● Exercise brief
Write out the lines below word for word, from the first one through the line with "collection date: 1910-06-03".

=== Data for processing ===

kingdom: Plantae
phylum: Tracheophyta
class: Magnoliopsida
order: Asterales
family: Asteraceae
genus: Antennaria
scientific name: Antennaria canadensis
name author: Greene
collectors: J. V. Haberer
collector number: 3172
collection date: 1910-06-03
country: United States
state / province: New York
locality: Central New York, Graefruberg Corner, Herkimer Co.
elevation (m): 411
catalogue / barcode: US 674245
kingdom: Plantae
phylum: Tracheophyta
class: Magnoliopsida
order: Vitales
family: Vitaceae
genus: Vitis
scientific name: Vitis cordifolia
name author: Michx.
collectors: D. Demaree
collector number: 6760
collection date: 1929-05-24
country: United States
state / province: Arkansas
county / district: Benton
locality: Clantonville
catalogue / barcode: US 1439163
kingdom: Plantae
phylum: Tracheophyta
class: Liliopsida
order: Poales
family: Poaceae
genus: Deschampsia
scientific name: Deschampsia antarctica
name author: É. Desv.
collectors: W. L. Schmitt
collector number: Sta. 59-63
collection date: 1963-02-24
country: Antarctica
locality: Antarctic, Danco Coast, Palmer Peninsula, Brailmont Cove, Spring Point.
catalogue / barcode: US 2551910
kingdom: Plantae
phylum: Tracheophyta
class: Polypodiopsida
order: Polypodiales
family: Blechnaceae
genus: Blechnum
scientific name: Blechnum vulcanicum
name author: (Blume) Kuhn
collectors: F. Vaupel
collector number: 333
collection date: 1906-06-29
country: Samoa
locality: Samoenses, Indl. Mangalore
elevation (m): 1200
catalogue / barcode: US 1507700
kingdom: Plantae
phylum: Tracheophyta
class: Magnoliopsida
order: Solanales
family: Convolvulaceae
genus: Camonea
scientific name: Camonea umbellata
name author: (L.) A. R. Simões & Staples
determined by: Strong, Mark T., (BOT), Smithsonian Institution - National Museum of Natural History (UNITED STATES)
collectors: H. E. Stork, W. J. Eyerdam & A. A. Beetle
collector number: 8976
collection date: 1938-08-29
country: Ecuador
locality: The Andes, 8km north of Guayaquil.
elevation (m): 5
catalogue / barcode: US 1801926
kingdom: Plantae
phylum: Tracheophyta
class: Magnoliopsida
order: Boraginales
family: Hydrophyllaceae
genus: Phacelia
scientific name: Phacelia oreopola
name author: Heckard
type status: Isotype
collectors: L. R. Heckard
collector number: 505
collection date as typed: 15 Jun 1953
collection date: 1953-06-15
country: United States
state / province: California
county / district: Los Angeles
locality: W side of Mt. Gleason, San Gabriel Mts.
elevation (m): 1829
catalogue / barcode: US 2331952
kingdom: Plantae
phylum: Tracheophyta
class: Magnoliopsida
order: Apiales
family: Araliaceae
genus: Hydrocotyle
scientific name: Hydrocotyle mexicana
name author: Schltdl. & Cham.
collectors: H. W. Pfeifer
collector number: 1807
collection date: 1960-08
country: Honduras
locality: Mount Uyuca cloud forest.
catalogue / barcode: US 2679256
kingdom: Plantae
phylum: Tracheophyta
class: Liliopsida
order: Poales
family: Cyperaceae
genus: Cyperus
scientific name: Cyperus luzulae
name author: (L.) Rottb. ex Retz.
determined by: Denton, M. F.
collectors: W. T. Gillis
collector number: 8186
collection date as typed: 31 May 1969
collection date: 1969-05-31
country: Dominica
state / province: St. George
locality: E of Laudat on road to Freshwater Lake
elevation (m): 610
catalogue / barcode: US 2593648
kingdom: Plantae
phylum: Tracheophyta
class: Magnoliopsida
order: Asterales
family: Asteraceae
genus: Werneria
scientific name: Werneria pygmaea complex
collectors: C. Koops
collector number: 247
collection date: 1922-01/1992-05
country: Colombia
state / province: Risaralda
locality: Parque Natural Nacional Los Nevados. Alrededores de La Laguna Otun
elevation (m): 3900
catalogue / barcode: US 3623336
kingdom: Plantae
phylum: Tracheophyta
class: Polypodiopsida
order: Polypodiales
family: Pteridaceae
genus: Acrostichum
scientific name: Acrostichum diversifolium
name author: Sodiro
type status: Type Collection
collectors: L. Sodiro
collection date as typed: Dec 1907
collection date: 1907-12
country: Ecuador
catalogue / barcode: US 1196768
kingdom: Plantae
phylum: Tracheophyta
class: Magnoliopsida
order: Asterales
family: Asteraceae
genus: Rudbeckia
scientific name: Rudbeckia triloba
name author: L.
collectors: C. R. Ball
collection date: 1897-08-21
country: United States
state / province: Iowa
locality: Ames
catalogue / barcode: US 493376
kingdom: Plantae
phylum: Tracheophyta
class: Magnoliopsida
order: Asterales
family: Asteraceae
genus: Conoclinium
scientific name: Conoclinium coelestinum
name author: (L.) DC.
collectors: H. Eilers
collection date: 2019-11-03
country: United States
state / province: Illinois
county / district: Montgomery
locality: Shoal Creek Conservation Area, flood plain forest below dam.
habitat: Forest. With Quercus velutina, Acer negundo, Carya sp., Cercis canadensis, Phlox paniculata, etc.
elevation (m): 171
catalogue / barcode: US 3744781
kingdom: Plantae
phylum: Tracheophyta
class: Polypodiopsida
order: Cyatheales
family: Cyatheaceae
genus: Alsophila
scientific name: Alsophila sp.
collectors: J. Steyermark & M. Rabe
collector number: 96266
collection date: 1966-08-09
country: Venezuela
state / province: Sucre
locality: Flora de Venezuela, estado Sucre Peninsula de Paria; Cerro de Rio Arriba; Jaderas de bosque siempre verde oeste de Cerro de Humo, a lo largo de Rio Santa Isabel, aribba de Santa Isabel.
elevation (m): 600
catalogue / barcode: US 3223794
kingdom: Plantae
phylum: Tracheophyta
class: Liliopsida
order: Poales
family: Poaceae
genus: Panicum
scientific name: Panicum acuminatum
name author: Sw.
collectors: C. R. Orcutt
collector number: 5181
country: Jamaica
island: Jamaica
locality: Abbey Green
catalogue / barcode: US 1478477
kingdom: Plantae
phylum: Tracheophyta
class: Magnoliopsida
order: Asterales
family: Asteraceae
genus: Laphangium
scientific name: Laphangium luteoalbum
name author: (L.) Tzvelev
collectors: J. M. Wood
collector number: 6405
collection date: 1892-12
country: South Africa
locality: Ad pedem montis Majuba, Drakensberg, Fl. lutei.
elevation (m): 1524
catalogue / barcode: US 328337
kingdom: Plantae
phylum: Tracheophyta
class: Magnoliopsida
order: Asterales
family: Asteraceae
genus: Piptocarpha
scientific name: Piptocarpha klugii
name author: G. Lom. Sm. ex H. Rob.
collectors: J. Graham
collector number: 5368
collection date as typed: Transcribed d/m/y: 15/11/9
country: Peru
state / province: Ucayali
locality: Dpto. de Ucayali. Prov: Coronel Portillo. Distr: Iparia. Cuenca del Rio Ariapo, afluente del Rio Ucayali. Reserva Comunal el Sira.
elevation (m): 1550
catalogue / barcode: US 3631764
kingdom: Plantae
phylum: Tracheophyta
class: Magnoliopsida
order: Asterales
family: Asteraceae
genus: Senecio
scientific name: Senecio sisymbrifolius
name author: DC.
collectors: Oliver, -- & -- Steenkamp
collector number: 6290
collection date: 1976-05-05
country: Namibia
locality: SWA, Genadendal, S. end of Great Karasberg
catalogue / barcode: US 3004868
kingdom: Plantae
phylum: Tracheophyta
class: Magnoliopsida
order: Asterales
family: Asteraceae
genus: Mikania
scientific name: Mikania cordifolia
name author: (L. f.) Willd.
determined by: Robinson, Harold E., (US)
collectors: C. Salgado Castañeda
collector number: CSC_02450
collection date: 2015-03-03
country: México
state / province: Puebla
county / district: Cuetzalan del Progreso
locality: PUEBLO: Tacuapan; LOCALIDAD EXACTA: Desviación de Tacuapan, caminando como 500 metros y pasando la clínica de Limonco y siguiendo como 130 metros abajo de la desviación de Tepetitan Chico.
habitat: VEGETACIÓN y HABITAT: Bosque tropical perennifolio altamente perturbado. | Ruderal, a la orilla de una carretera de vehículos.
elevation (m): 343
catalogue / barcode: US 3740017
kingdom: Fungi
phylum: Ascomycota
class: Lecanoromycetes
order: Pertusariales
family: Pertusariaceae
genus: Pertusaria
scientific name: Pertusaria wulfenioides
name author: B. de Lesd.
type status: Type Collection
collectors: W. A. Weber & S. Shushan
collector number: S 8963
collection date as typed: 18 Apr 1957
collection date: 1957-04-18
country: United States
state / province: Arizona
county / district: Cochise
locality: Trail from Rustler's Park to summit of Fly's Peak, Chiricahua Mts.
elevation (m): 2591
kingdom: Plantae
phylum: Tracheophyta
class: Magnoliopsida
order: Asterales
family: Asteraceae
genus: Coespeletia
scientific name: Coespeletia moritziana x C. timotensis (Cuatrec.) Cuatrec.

===

● Solved problem
kingdom: Plantae
phylum: Tracheophyta
class: Magnoliopsida
order: Asterales
family: Asteraceae
genus: Antennaria
scientific name: Antennaria canadensis
name author: Greene
collectors: J. V. Haberer
collector number: 3172
collection date: 1910-06-03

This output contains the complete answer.